_EXERCISE BRIEF_
Take the data below and extract the lines from the one with "Can't deselect item, due: Oct 8 -> Oct 9" to the one with "HCE-163, due: Jun 12 -> Jun 18", inclusive, exactly as written.

--- START ---

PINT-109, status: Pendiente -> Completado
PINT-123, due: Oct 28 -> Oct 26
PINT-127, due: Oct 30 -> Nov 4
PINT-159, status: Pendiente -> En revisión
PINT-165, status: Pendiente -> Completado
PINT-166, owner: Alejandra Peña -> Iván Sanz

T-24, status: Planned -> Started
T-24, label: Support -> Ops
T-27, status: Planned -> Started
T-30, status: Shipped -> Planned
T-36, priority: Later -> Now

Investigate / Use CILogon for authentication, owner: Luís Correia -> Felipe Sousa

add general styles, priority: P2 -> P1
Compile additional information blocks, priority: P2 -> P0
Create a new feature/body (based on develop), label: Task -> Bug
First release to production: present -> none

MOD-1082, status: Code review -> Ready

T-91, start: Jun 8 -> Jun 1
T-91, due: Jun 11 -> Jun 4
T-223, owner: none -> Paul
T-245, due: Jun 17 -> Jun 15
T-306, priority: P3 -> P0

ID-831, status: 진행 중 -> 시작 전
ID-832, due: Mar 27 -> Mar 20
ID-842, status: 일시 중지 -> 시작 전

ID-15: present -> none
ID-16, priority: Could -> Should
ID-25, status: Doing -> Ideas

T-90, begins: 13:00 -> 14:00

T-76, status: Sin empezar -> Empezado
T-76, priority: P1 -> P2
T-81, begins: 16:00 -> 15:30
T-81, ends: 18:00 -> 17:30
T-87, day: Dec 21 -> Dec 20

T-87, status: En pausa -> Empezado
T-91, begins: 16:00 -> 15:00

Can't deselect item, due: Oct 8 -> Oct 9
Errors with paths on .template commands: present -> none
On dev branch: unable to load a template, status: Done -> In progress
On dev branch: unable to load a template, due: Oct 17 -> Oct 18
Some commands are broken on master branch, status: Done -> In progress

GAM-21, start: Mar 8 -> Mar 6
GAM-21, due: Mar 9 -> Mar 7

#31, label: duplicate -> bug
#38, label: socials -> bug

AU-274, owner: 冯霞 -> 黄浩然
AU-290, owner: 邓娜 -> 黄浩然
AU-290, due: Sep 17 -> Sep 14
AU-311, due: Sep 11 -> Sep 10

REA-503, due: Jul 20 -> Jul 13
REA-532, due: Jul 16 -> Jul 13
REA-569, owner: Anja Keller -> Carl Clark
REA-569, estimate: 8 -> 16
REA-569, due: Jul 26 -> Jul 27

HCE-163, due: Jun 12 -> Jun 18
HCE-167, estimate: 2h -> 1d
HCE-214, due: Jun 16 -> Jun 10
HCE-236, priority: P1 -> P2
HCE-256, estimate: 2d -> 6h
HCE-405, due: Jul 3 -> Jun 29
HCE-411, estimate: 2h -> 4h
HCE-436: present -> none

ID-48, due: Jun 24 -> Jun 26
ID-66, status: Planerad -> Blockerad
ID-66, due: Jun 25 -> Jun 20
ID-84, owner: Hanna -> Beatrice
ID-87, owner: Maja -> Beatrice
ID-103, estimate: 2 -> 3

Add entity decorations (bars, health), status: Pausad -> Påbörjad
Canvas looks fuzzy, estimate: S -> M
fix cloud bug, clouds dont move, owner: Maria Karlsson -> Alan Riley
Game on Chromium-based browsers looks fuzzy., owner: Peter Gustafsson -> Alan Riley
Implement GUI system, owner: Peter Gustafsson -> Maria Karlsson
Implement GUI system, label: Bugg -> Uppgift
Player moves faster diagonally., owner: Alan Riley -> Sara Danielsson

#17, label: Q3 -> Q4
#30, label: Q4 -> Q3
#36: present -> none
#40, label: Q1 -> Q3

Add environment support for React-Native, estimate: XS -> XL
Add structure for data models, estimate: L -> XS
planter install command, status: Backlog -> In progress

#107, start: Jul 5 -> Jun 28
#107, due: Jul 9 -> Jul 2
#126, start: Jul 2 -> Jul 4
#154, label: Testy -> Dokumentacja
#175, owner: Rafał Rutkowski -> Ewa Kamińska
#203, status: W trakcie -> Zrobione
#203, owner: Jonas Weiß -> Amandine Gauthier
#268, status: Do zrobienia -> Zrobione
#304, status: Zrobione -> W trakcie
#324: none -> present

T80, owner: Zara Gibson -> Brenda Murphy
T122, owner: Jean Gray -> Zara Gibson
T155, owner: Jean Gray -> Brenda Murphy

--- END ---

_RESULT OF THE TASK_
Can't deselect item, due: Oct 8 -> Oct 9
Errors with paths on .template commands: present -> none
On dev branch: unable to load a template, status: Done -> In progress
On dev branch: unable to load a template, due: Oct 17 -> Oct 18
Some commands are broken on master branch, status: Done -> In progress

GAM-21, start: Mar 8 -> Mar 6
GAM-21, due: Mar 9 -> Mar 7

#31, label: duplicate -> bug
#38, label: socials -> bug

AU-274, owner: 冯霞 -> 黄浩然
AU-290, owner: 邓娜 -> 黄浩然
AU-290, due: Sep 17 -> Sep 14
AU-311, due: Sep 11 -> Sep 10

REA-503, due: Jul 20 -> Jul 13
REA-532, due: Jul 16 -> Jul 13
REA-569, owner: Anja Keller -> Carl Clark
REA-569, estimate: 8 -> 16
REA-569, due: Jul 26 -> Jul 27

HCE-163, due: Jun 12 -> Jun 18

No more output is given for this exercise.